Die konkreten Geheimhaltungsmaßnahmen hängen von der Art des Geschäftsgeheimnisses im Einzelnen und von den konkreten Umständen der Nutzung ab.

Bei der Wertung der Angemessenheit der Schutzmaßnahmen können insbesondere der Wert des Geschäftsgeheimnisses und dessen Entwicklungskosten, die Natur der Informationen, die Bedeutung für das Unternehmen, die Größe des Unternehmens, die üblichen Geheimhaltungsmaßnahmen in dem Unternehmen, die Art der Kennzeichnung der Informationen und vereinbarte vertragliche Regelungen mit Arbeitnehmern und Geschäftspartnern berücksichtigt werden. Von einem weltweit tätigen Unternehmen können größere und finanziell aufwändigere Sicherungsvorkehrungen erwartet werden als von einem Handwerksbetrieb mit wenigen Angestellten (OLG Hamm, I-4 U 177/19).
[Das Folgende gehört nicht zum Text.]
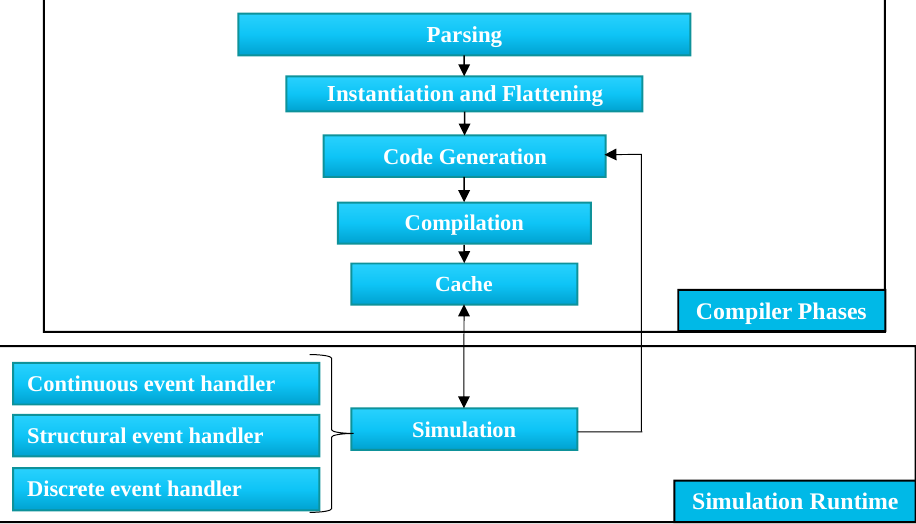
Figure 5. The compilation process of a JIT capable Modelica compiler. During simulation, a structural change may trigger recompilation, and re-initialization of the system that is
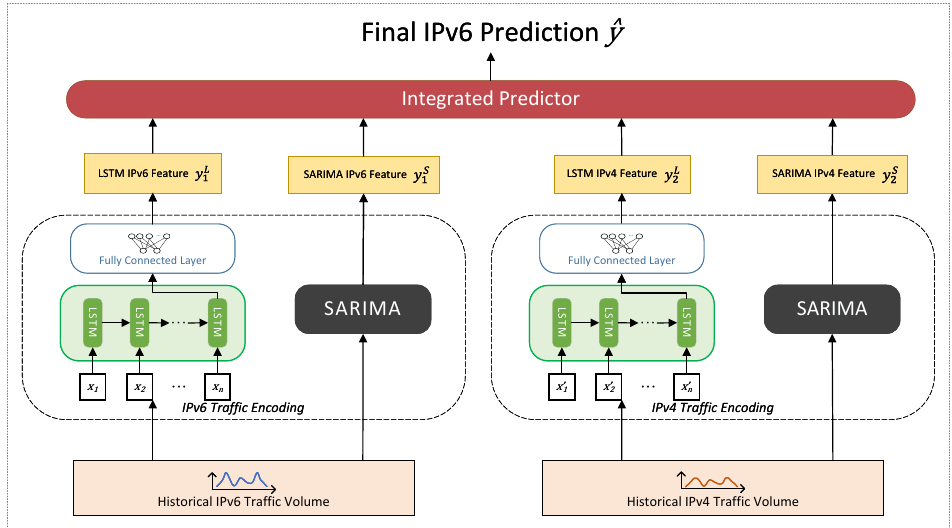
Figure 5. System design of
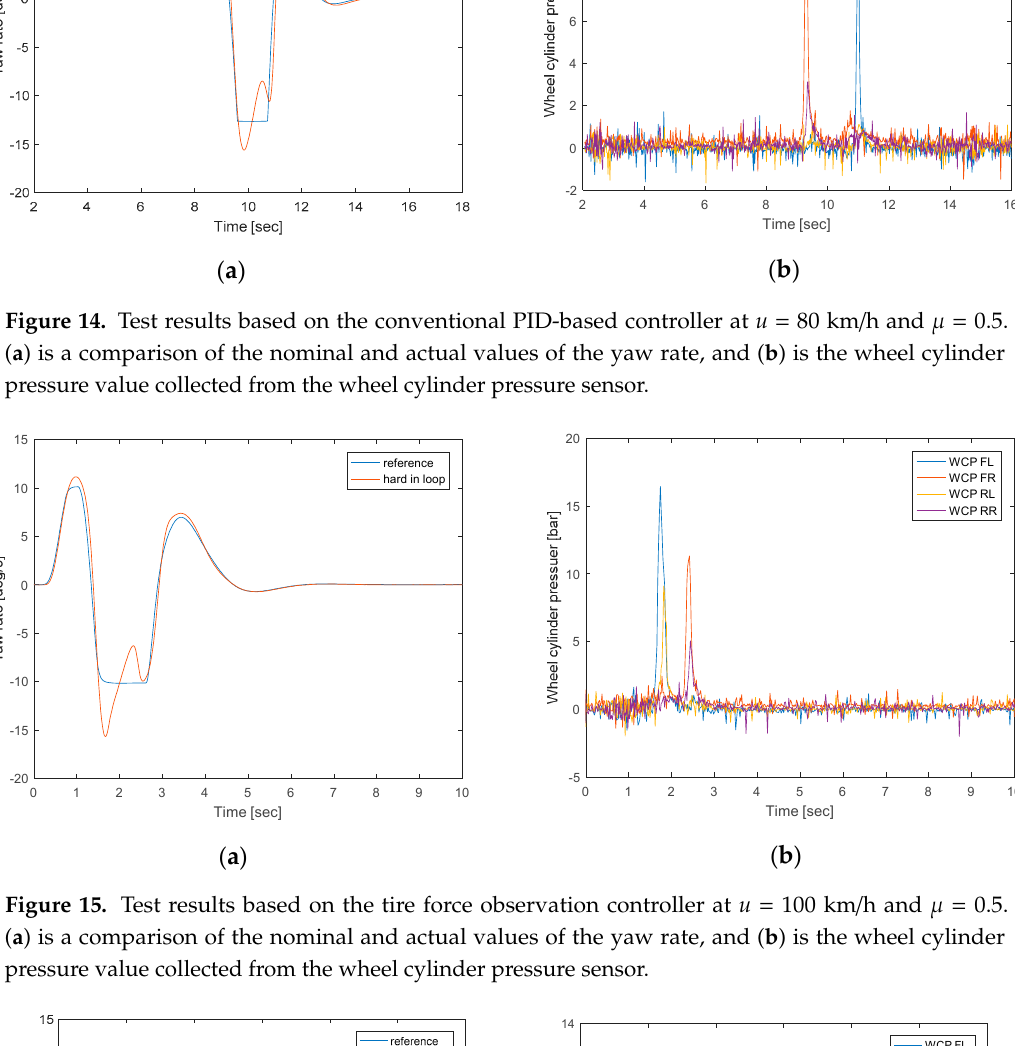
Figure 15. Test results based on the tire force observation controller at u = 100 km / h and µ = 0.5. ( a ) is a comparison of the nominal and actual values of the yaw rate, and ( b ) is the wheel cylinder pressure value collected from the wheel cylinder pressure sensor.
Hieraus folgt als Mindeststandard, dass relevante Informationen nur Personen anvertraut werden dürfen, die die Informationen zur Durchführung ihrer Aufgabe (potentiell) benötigen und die zur Verschwiegenheit verpflichtet sind. Zudem müssen diese Personen von der Verschwiegenheitsverpflichtung in Bezug auf die fraglichen Informationen Kenntnis haben. Weitere Maßnahmen sind den Umständen nach zu ergreifen, wobei eine Gesamtbetrachtung vorzunehmen ist (OLG Stuttgart, 2 U 575/19).

In einem Prozess darf nicht unklar bleiben, was zu dem exklusiven Know-How zählt und am Markt nicht bereits bekannt oder ohne besondere Schwierigkeiten – ggf. mittels gemäß § 3 Nr. 2 GeschGehG zulässigem Reverse Engineering – ermittelbar ist! Dem Anspruchssteller ist dabei anzuraten, so vorzutragen, dass deutlich wird, warum ein Reverse Engineering nicht möglich war und wieso der vermeintliche Rechtsverletzer auf exklusiv zur Verfügung stehendes Know-How zurückgegriffen haben muss. Das Arbeitsgericht macht dabei deutlich, dass man durchaus auch dazu vortragen müsste, wie ein Reverse Engineering in der Lage wäre, Zugriff auf exklusives Wissen zu eröffnen.